This classic site contains metamorphosed and mineralized metasediments adjacent to a small granite stock deformed to show an antiform-and-synform structure. The concentration of spec­tacular greisening, condensed W–Sn–Cu–Fe mineralization and kaolinization into zones is determined by this structure.

Introduction

Cligga Head is a classic site for the study of greisening, mineralization and kaolinization. De­scribed by several authors in the last century, among whom were Conybeare (1817), Sedgwick (1820), Henwood (1838, 1843), De la Beche (1839) and le Neve Foster (1877), and then by Scrivenor (1903) and Reid and Scrivenor (1906), it is situated on the north Cornish coast between Perranporth and St Agnes, and consists of a small stock of altered granite and adjoining metasediments, the former being superbly exposed in section in the westerly facing cliffs (Figure 5.22).

The granite, together with the neighbouring St Agnes stock, rises from a northerly projection of the Cornubian batholith (Bott et al., 1958; Toombs, 1977) and is composed of a coarse, poorly megacrystic granite (Dangerfield and Hawkes, 1981), but the presence of lithium mica makes it a Type-D granite (Table 5.1) of Exley and Stone (1982). This mica has been variously named by Hall (1971) as protolithionite, and by Stone et al. (1988) as lithian siderophylite; its presence suggests that the present granite evolved by metasomatic alteration of biotite granite (Hawkes and Dangerfield, 1978; Dangerfield et al., 1980; Exley and Stone, 1982; Exley et al., 1983; Manning and Exley, 1984; Stone and Exley, 1986, Hawkes et al., 1987). Charoy (1981) considers the albite was derived from original oligoclase by hydrothermal alteration. There is disagreement as to the nature of the granite's southern contact (Moore and Jackson, 1977; Badham, 1980).

◆ TASKS ◆
(1) According to the Cligga Head text, where on the coast is the site situated?
(2) Translate this sentence from the Cligga Head text into Spanish: "Charoy (1981) considers the albite was derived from original oligoclase by hydrothermal alteration."
The material that comes after the Cligga Head text is separate from it.

◆ COLLECTED DATA ◆

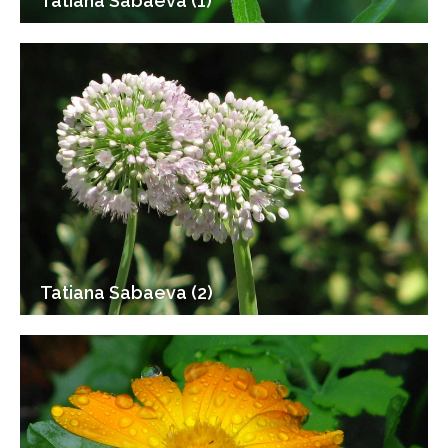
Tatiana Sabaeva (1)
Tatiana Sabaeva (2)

◆ WRITTEN RESPONSES ◆
(1) On the north Cornish coast between Perranporth and St Agnes.

(2) Charoy (1981) considera que la albita se derivó de la oligoclasa original por alteración hidrotermal.